_Assignment_
For the data below, give again exactly the lines from the one containing "pinky pip: (111, 268)" through the one containing "ring mcp: (216, 254)", both ends included, and no others.

[Data entries]
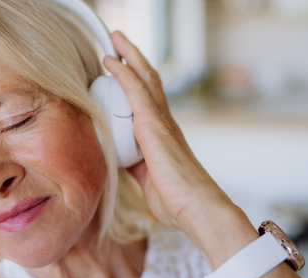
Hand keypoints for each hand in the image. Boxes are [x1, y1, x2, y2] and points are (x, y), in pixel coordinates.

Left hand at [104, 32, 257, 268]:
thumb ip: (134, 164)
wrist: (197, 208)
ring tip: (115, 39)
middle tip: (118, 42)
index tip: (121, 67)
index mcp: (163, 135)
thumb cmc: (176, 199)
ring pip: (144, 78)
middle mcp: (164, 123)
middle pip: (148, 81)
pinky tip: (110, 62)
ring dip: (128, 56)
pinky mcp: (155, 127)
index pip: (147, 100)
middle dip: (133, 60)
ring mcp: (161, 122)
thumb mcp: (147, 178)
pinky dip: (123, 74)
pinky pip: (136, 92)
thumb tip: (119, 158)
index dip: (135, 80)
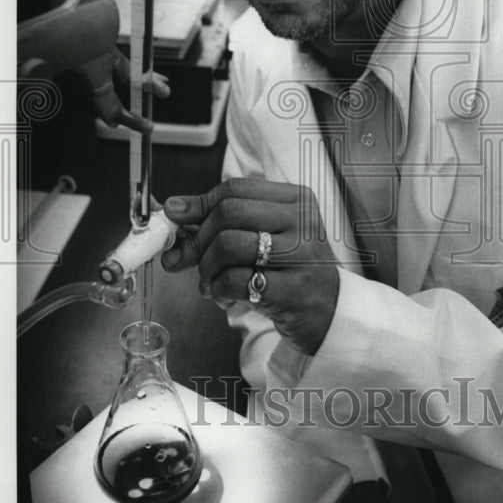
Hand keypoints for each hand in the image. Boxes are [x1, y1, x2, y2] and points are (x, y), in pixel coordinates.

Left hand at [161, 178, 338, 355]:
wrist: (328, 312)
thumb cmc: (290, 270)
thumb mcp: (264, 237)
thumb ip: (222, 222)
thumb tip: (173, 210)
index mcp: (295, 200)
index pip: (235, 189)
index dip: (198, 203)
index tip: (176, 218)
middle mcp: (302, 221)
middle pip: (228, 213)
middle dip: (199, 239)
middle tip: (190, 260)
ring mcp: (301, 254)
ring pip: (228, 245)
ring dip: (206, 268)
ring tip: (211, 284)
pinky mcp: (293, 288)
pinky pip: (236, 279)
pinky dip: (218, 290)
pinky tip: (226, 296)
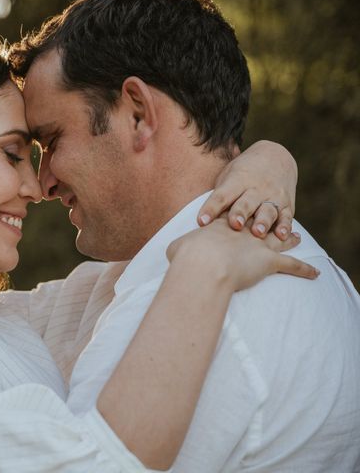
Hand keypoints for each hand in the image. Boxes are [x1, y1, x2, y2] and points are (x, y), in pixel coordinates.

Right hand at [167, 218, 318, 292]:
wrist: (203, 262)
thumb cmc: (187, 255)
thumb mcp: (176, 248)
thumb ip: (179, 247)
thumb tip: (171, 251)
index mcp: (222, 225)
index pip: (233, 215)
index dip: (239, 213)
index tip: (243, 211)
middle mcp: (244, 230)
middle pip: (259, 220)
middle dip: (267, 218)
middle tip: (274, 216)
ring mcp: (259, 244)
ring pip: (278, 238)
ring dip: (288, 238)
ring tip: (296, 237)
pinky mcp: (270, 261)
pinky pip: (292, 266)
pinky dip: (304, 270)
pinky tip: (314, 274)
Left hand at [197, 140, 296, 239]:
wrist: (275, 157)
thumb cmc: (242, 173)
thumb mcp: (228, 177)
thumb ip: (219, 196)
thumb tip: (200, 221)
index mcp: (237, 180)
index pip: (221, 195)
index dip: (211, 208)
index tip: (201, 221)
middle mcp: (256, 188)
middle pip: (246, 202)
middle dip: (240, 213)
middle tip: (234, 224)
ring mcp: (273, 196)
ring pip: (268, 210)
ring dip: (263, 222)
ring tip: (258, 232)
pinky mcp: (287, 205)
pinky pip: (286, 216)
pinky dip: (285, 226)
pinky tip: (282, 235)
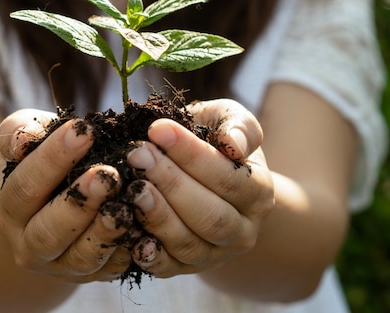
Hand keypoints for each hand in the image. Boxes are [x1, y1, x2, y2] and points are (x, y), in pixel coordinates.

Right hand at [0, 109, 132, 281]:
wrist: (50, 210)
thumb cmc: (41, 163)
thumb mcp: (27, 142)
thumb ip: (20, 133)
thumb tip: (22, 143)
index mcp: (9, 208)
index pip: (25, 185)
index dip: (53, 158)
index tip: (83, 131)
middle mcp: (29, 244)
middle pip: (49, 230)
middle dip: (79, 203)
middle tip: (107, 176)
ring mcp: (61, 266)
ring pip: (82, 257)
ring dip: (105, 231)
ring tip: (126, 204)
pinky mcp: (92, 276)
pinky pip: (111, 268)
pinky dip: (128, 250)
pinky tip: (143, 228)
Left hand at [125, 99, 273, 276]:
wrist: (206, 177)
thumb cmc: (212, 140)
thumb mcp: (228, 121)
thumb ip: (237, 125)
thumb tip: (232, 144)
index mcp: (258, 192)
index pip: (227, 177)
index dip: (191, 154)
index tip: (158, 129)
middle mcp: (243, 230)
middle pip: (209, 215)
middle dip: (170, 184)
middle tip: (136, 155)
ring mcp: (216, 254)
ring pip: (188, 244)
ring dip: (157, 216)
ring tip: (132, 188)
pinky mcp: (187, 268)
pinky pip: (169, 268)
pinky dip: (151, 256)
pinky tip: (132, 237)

_Task answer_
pinky pip: (111, 268)
pinky dip: (128, 250)
pinky tip: (143, 228)
Left hand at [125, 99, 273, 276]:
wrist: (206, 177)
thumb cmc: (212, 140)
thumb mcp: (228, 121)
thumb ip: (237, 125)
thumb tip: (232, 144)
index mcp: (258, 192)
index pip: (227, 177)
index dip: (191, 154)
index tip: (158, 129)
middle mcp: (243, 230)
middle pip: (209, 215)
middle dip: (170, 184)
middle tip: (136, 155)
ring mcp: (216, 254)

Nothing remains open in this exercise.